Who knew?  Who knew that in Afghanistan IEDs are placed in trees and remotely detonated from cell phones in order to kill handfuls of Americans at a time?  I certainly did not.  I thought that I had seen it all over the last 13 years as an Army wife.  Just when you think you have heard of everything...
So, now there are another 7 dead American boys and more injured.
It is hard to be on the receiving end of information about such an incident and be able to do nothing.  It is a panic that sears through logic, and you find yourself wishing that your loved one's injuries had been more severe so that they could have just come home. Instead, they will patch them up and send them back into the fight.  That is the way it should be.  That is the way it has always been.  If you still have a fight in you, then fight.  So, we wives continue to fight.
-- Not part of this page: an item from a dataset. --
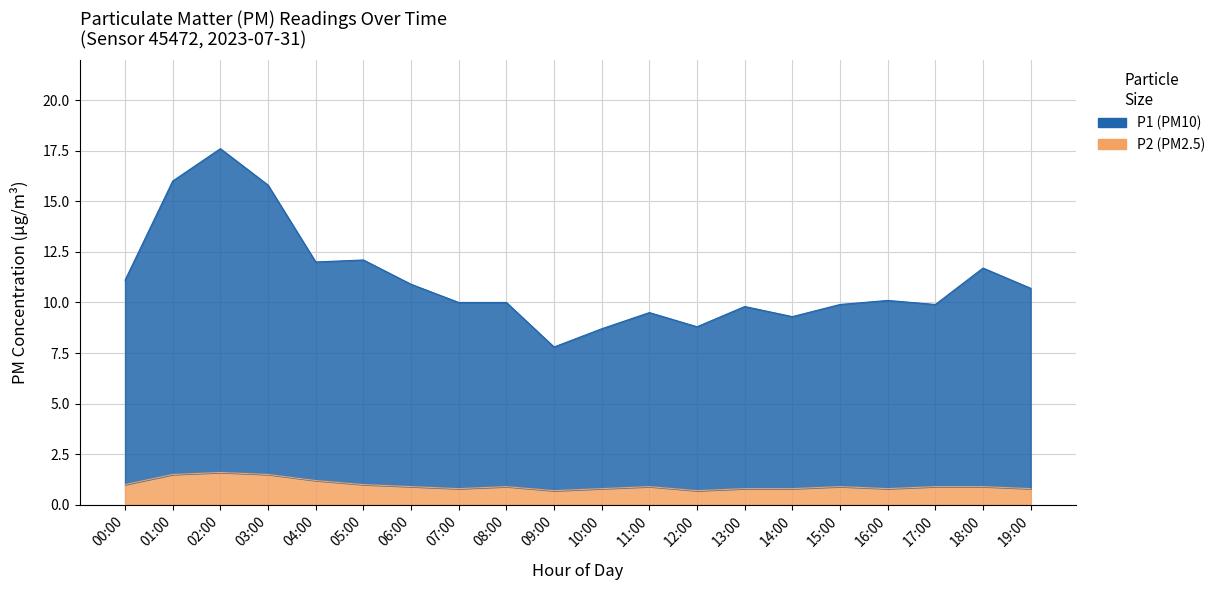

What is the label of the 2nd point from the right?

18:00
 "What do I do now?"Asked an Army wife who nearly lost her husband in this horrible, cowardice attack.  He is not severely injured, perhaps bumps and bruises, and he will head back out into the bullets as soon as he has his wits about him and some new soldiers to replace the dead and injured ones.  That is a hard reality to face.  It is hard enough to keep calm most days when your loved one is in harms way, but to know they are going right back into it after such a close call, is an excruciating feeling.

"You just be okay," was my response. "You just find a way to be okay. I don't have a magic elixir for it.  I don't have any advice.  You just have to be okay."

That is a tall order to ask of anyone, an insurmountable one it seems at times.  But the Army isn't special because we can do this.  Everyone hikes this mountain at some point in their lives.
A woman braving breast cancer as her children watch, a soldier carrying his wounded and scared comrades, a fireman witnessing a building falling in on his men, a child sitting with her pet in its final moments...these are all moments just like this Army wife's.  Tragedy has hit or is about to.  There is no escape from it.  There is nothing left but to brave the winds, no matter how they batter us.  We stand tall, and refuse to let panic and uncertainty pull us into despair.  Then, we find that invisible strength we need to just be okay.  We push on.  We run towards the fight.  We embrace the strength that we will gain for having survived the storm.  We find the wherewithal to swallow hard and keep moving one boot in front of the other, march on.